The answer may lie in the nature of our pluralist democracy. It is easier to impose relatively small costs on a large number of disorganized citizens than to impose bigger costs on smaller, but well organized interests -- e.g., retailers and restaurant chains who would have to foot a big bill for raising the minimum wage and spend a fortune on lobbying.

All taxpayers shell out a little more every month to cover the cost of the EITC and Child Tax Credit (which was about $77 billion in 2011), but those costs are so dispersed we're not likely to notice. Make CVS pay its workers $9 an hour and the drug giant will notice all right, even if it can easily afford such a hike. 
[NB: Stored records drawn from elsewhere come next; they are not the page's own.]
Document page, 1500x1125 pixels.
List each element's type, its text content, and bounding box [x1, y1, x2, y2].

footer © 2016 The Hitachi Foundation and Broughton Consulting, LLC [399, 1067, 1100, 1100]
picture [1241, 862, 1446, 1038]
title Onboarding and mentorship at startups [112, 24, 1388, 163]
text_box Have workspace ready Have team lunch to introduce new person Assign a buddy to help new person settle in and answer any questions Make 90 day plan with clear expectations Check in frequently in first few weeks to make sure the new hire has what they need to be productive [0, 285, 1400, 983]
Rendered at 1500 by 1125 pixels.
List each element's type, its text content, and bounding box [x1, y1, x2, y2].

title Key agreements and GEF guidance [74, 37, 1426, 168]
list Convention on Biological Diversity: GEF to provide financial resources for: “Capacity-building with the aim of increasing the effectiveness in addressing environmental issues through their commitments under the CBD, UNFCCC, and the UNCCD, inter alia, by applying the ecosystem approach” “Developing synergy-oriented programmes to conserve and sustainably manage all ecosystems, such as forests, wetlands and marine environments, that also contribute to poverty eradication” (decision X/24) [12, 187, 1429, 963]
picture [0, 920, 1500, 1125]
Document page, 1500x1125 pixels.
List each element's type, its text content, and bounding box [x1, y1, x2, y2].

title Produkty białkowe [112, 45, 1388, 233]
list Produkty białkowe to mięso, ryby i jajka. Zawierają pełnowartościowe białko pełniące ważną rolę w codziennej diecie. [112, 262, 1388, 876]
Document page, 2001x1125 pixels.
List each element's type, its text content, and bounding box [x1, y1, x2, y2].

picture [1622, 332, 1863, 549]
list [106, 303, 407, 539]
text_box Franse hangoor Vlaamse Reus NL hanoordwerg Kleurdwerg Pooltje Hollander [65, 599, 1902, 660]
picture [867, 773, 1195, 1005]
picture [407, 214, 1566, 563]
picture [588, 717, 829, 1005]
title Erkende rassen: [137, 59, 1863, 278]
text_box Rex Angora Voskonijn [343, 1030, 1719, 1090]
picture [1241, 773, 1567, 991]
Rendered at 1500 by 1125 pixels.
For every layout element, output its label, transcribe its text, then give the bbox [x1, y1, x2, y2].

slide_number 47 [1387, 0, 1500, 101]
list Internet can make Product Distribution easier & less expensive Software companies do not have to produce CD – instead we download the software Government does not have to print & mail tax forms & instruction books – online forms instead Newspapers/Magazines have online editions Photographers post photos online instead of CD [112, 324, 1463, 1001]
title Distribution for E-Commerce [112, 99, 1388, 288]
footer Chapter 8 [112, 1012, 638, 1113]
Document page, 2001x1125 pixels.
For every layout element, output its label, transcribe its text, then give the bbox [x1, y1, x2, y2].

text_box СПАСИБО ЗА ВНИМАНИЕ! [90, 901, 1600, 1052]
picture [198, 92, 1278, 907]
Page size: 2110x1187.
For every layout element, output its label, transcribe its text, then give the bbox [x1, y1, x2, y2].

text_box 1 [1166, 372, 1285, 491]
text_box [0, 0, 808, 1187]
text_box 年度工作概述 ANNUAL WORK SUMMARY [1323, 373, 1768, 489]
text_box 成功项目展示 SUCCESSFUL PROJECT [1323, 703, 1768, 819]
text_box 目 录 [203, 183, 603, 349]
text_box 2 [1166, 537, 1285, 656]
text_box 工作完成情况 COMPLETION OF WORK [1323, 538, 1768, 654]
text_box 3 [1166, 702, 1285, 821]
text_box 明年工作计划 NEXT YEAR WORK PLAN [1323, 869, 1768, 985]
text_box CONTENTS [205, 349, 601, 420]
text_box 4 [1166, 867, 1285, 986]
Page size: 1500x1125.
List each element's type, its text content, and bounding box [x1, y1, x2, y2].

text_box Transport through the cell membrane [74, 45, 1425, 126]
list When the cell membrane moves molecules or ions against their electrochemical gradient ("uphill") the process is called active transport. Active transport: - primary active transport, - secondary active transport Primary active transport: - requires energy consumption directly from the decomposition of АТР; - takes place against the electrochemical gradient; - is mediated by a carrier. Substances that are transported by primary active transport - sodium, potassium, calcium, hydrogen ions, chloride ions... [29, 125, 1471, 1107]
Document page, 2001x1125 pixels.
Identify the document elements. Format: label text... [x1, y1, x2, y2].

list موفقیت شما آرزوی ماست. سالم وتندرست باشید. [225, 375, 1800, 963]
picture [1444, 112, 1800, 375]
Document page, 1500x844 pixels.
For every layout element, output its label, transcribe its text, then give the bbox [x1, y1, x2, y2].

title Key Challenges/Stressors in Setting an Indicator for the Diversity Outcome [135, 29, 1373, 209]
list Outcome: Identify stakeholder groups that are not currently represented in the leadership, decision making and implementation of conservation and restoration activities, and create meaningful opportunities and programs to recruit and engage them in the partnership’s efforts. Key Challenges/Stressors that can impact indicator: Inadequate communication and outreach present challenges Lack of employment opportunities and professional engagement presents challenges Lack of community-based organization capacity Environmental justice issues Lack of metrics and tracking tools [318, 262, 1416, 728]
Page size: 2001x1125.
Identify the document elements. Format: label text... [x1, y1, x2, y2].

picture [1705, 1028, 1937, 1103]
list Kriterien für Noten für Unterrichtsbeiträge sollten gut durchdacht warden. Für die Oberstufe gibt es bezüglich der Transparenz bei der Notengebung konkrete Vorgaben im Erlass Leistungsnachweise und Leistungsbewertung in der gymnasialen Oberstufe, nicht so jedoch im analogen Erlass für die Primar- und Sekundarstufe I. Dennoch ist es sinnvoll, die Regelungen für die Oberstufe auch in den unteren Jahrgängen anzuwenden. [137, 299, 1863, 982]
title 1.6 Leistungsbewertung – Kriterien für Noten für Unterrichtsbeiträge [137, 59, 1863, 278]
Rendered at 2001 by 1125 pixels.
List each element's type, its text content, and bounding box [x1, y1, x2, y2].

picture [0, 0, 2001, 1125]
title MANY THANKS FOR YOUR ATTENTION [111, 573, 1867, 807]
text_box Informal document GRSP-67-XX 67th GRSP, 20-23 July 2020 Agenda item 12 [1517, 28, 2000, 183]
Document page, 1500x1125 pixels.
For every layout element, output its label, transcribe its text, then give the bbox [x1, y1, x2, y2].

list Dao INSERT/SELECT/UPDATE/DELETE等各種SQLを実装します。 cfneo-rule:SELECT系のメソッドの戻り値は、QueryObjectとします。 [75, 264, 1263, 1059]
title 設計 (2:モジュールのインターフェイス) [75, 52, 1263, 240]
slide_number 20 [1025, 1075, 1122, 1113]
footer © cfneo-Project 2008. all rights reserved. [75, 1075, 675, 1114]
But there's more: As I have noted here often, CVS and other low-wage employers benefit immensely from tax credits to low-income workers and other public assistance to the working poor. In effect, we the taxpayers are collectively giving a raise to low-wage workers that allows them to survive while their employers pay the bare minimum and pocket record profits. This public subsidy is far larger than, say, the tax breaks given to oil companies. 

Redistributive policies may be unpopular in theory and also bad economics in some cases, but they work politically in a strange way. And if low-road employers are getting off the hook when they do payroll, their profits are still eventually being taxed at a higher rate than in the past when individual shareholders and executives have to file their taxes.

Maybe all this is not so bad. Better yet would be new victories in getting business to pay more, such as raising the minimum wage, while keeping all the progress we've made elsewhere in redistributing wealth to mitigate inequality. Then we'd really be getting somewhere.